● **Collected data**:
========================================================================

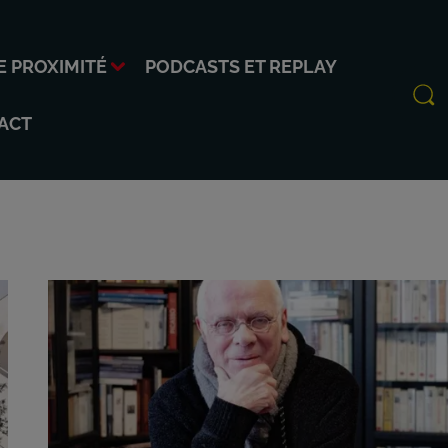
E PROXIMITÉ
PODCASTS ET REPLAY
ACT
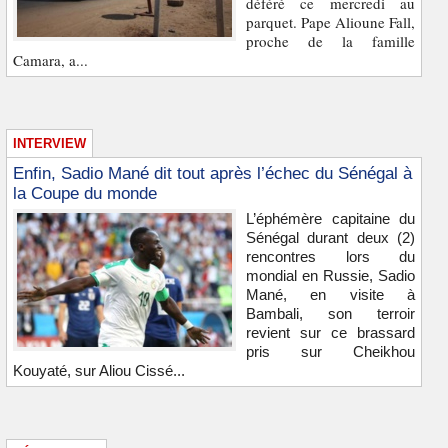
déféré ce mercredi au
parquet. Pape Alioune Fall,
proche de la famille
Camara, a...
INTERVIEW
Enfin, Sadio Mané dit tout après l’échec du Sénégal à
la Coupe du monde
L’éphémère capitaine du
Sénégal durant deux (2)
rencontres lors du
mondial en Russie, Sadio
Mané, en visite à
Bambali, son terroir
revient sur ce brassard
pris sur Cheikhou
Kouyaté, sur Aliou Cissé...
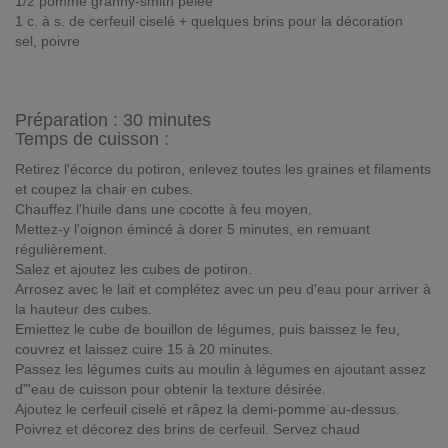
1/2 pomme granny-smith pelée
1 c. à s. de cerfeuil ciselé + quelques brins pour la décoration
sel, poivre
Préparation :
30 minutes
Temps de cuisson :
Retirez l'écorce du potiron, enlevez toutes les graines et filaments
et coupez la chair en cubes.
Chauffez l'huile dans une cocotte à feu moyen.
Mettez-y l'oignon émincé à dorer 5 minutes, en remuant
régulièrement.
Salez et ajoutez les cubes de potiron.
Arrosez avec le lait et complétez avec un peu d'eau pour arriver à
la hauteur des cubes.
Emiettez le cube de bouillon de légumes, puis baissez le feu,
couvrez et laissez cuire 15 à 20 minutes.
Passez les légumes cuits au moulin à légumes en ajoutant assez
d"'eau de cuisson pour obtenir la texture désirée.
Ajoutez le cerfeuil ciselé et râpez la demi-pomme au-dessus.
Poivrez et décorez des brins de cerfeuil. Servez chaud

========================================================================

● **INSTRUCTIONS TO FOLLOW**:
Express the text read from the pictures in the material above as a JSON list of strings, with one string for each line and blank lines omitted. Leave the picture markers out of the list.

● **PROBLEM SOLUTION**:
[
  "E PROXIMITÉ",
  "PODCASTS ET REPLAY",
  "ACT",
  "déféré ce mercredi au",
  "parquet. Pape Alioune Fall,",
  "proche de la famille",
  "Camara, a...",
  "INTERVIEW",
  "Enfin, Sadio Mané dit tout après l’échec du Sénégal à",
  "la Coupe du monde",
  "L’éphémère capitaine du",
  "Sénégal durant deux (2)",
  "rencontres lors du",
  "mondial en Russie, Sadio",
  "Mané, en visite à",
  "Bambali, son terroir",
  "revient sur ce brassard",
  "pris sur Cheikhou",
  "Kouyaté, sur Aliou Cissé...",
  "1/2 pomme granny-smith pelée",
  "1 c. à s. de cerfeuil ciselé + quelques brins pour la décoration",
  "sel, poivre",
  "Préparation :",
  "30 minutes",
  "Temps de cuisson :",
  "Retirez l'écorce du potiron, enlevez toutes les graines et filaments",
  "et coupez la chair en cubes.",
  "Chauffez l'huile dans une cocotte à feu moyen.",
  "Mettez-y l'oignon émincé à dorer 5 minutes, en remuant",
  "régulièrement.",
  "Salez et ajoutez les cubes de potiron.",
  "Arrosez avec le lait et complétez avec un peu d'eau pour arriver à",
  "la hauteur des cubes.",
  "Emiettez le cube de bouillon de légumes, puis baissez le feu,",
  "couvrez et laissez cuire 15 à 20 minutes.",
  "Passez les légumes cuits au moulin à légumes en ajoutant assez",
  "d\"'eau de cuisson pour obtenir la texture désirée.",
  "Ajoutez le cerfeuil ciselé et râpez la demi-pomme au-dessus.",
  "Poivrez et décorez des brins de cerfeuil. Servez chaud"
]